RECORDS FOR PROCESSING:
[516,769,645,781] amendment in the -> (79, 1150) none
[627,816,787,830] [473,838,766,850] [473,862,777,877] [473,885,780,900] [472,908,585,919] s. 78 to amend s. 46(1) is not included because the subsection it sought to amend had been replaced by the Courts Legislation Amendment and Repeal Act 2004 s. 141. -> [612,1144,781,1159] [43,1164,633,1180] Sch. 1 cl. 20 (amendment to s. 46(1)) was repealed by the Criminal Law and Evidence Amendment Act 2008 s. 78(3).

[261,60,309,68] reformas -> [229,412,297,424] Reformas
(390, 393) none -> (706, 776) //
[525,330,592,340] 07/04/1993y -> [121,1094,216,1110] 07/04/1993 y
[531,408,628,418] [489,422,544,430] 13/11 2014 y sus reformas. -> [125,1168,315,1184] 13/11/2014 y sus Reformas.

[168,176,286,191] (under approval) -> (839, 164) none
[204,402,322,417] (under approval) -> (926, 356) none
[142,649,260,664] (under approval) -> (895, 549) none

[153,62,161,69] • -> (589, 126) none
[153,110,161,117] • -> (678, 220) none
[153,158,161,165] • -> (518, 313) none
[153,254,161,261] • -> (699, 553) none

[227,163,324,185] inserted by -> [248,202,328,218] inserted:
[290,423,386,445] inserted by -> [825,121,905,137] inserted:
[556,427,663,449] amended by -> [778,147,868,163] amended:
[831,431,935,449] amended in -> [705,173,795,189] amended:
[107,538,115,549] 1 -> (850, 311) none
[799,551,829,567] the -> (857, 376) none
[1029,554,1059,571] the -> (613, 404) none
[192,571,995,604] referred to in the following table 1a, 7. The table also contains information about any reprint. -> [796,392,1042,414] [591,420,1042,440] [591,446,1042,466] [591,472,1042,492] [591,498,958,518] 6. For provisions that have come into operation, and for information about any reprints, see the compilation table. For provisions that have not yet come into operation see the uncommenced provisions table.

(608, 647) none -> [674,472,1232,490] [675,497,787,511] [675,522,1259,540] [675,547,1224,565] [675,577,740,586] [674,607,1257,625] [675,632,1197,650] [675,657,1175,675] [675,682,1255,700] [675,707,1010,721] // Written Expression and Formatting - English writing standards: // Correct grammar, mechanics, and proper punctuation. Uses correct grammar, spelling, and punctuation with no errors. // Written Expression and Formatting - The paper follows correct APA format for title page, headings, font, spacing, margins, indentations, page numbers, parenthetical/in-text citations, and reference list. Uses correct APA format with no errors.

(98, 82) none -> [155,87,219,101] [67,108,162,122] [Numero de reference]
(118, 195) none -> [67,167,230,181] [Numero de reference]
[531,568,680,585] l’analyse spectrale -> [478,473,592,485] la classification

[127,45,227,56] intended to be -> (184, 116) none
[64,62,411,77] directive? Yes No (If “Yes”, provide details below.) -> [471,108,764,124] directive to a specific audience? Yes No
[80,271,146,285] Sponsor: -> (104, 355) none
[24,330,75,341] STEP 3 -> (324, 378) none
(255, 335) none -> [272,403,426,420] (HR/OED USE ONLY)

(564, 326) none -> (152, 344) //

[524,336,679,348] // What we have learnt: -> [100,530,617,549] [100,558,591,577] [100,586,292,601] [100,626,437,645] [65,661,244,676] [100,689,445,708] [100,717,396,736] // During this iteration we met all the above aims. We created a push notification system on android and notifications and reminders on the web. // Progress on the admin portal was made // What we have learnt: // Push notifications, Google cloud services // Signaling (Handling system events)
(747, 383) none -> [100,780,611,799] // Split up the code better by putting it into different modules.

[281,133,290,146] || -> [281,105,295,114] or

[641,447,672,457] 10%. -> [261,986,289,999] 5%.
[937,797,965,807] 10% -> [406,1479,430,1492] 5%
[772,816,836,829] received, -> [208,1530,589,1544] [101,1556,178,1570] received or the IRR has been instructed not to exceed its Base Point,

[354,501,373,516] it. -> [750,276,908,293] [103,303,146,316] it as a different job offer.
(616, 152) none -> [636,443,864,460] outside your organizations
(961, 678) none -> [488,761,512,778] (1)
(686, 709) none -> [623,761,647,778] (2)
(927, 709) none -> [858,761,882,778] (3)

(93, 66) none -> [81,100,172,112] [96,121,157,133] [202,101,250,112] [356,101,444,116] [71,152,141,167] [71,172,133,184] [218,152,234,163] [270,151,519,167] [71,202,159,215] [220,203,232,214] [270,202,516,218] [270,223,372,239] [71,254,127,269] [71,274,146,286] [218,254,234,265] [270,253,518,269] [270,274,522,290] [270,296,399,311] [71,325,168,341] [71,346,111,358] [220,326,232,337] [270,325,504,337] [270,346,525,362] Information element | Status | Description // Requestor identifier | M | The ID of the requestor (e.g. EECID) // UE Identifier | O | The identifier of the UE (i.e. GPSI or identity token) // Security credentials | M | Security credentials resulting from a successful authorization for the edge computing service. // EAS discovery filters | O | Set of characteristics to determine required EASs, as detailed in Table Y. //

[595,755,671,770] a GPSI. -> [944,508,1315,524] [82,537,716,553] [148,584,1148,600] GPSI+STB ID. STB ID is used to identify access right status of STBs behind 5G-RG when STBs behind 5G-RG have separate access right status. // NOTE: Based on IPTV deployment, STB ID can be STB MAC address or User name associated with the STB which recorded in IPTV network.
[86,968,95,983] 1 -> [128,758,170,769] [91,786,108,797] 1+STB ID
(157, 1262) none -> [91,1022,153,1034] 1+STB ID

YOUR INSTRUCTIONS: Above are the entries. Quote exactly the lines from the one bearing "(255, 335) none" through the one bearing "(564, 326) none -> (152, 344) //".

ANSWER BOX:
(255, 335) none -> [272,403,426,420] (HR/OED USE ONLY)

(564, 326) none -> (152, 344) //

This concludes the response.